[Data extracted from a collection]
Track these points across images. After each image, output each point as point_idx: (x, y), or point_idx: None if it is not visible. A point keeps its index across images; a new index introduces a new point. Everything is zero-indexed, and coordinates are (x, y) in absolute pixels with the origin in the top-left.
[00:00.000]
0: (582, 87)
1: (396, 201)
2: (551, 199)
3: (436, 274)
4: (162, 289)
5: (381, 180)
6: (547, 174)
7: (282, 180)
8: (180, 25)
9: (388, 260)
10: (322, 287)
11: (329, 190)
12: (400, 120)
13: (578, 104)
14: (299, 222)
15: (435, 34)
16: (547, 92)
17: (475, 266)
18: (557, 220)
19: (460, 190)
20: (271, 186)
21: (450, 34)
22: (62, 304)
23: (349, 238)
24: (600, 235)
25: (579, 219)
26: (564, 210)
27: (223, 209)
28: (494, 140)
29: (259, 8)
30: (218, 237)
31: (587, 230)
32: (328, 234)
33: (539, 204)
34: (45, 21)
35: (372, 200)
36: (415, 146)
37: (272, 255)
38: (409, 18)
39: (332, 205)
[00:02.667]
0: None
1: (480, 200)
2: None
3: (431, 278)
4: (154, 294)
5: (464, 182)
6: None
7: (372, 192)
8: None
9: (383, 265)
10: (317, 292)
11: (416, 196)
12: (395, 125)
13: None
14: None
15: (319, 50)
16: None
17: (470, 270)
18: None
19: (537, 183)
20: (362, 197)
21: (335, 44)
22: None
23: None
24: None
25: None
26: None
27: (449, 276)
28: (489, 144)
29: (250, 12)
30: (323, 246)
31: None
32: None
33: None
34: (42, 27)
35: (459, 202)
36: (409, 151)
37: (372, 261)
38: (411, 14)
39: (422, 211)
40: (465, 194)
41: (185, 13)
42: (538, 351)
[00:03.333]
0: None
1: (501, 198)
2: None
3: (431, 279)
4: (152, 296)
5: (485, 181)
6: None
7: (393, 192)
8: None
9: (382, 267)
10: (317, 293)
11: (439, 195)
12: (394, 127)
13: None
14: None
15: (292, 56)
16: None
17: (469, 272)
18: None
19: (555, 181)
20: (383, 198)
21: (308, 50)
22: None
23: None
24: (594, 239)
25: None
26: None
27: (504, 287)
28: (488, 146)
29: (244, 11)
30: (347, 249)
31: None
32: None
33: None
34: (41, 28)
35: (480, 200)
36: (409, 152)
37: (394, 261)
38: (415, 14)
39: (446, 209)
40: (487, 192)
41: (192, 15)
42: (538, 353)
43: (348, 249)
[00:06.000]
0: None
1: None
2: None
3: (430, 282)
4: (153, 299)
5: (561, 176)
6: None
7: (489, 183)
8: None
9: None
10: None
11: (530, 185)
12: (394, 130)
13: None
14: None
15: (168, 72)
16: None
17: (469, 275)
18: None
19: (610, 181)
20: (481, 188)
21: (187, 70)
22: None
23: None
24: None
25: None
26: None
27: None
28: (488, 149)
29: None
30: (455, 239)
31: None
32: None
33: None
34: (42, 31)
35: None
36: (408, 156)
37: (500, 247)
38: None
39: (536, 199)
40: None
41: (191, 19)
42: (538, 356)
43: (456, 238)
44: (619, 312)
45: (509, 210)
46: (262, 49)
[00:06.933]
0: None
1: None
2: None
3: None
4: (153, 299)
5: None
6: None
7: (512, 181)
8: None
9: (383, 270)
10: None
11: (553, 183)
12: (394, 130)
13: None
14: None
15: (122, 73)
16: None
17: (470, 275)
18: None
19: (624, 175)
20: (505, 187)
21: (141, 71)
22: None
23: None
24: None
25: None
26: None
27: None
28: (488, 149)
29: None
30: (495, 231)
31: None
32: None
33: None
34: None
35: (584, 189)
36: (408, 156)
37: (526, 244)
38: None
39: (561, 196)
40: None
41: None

_What the task asks:_ Give the entries again exactly as they stand.

_Answer to this problem:_
Track these points across images. After each image, output each point as point_idx: (x, y), or point_idx: None if it is not visible. A point keeps its index across images; a new index introduces a new point. Everything is zero-indexed, and coordinates are (x, y) in absolute pixels with the origin in the top-left.
[00:00.000]
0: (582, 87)
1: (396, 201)
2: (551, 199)
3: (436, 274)
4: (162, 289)
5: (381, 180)
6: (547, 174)
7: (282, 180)
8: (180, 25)
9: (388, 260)
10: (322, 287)
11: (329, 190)
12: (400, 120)
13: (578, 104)
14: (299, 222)
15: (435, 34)
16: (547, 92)
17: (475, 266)
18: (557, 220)
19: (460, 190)
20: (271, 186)
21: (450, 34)
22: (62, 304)
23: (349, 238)
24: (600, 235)
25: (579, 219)
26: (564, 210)
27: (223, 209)
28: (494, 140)
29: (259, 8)
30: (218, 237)
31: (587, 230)
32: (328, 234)
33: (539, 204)
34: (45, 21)
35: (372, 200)
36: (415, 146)
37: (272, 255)
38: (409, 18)
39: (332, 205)
[00:02.667]
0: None
1: (480, 200)
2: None
3: (431, 278)
4: (154, 294)
5: (464, 182)
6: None
7: (372, 192)
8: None
9: (383, 265)
10: (317, 292)
11: (416, 196)
12: (395, 125)
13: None
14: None
15: (319, 50)
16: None
17: (470, 270)
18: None
19: (537, 183)
20: (362, 197)
21: (335, 44)
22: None
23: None
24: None
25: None
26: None
27: (449, 276)
28: (489, 144)
29: (250, 12)
30: (323, 246)
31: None
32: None
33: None
34: (42, 27)
35: (459, 202)
36: (409, 151)
37: (372, 261)
38: (411, 14)
39: (422, 211)
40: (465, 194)
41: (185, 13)
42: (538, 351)
[00:03.333]
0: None
1: (501, 198)
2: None
3: (431, 279)
4: (152, 296)
5: (485, 181)
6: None
7: (393, 192)
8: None
9: (382, 267)
10: (317, 293)
11: (439, 195)
12: (394, 127)
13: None
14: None
15: (292, 56)
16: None
17: (469, 272)
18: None
19: (555, 181)
20: (383, 198)
21: (308, 50)
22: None
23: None
24: (594, 239)
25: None
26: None
27: (504, 287)
28: (488, 146)
29: (244, 11)
30: (347, 249)
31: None
32: None
33: None
34: (41, 28)
35: (480, 200)
36: (409, 152)
37: (394, 261)
38: (415, 14)
39: (446, 209)
40: (487, 192)
41: (192, 15)
42: (538, 353)
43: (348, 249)
[00:06.000]
0: None
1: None
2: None
3: (430, 282)
4: (153, 299)
5: (561, 176)
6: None
7: (489, 183)
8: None
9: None
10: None
11: (530, 185)
12: (394, 130)
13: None
14: None
15: (168, 72)
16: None
17: (469, 275)
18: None
19: (610, 181)
20: (481, 188)
21: (187, 70)
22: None
23: None
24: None
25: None
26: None
27: None
28: (488, 149)
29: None
30: (455, 239)
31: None
32: None
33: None
34: (42, 31)
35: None
36: (408, 156)
37: (500, 247)
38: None
39: (536, 199)
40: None
41: (191, 19)
42: (538, 356)
43: (456, 238)
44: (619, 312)
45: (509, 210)
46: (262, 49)
[00:06.933]
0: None
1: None
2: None
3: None
4: (153, 299)
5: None
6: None
7: (512, 181)
8: None
9: (383, 270)
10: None
11: (553, 183)
12: (394, 130)
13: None
14: None
15: (122, 73)
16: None
17: (470, 275)
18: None
19: (624, 175)
20: (505, 187)
21: (141, 71)
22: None
23: None
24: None
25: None
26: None
27: None
28: (488, 149)
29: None
30: (495, 231)
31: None
32: None
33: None
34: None
35: (584, 189)
36: (408, 156)
37: (526, 244)
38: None
39: (561, 196)
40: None
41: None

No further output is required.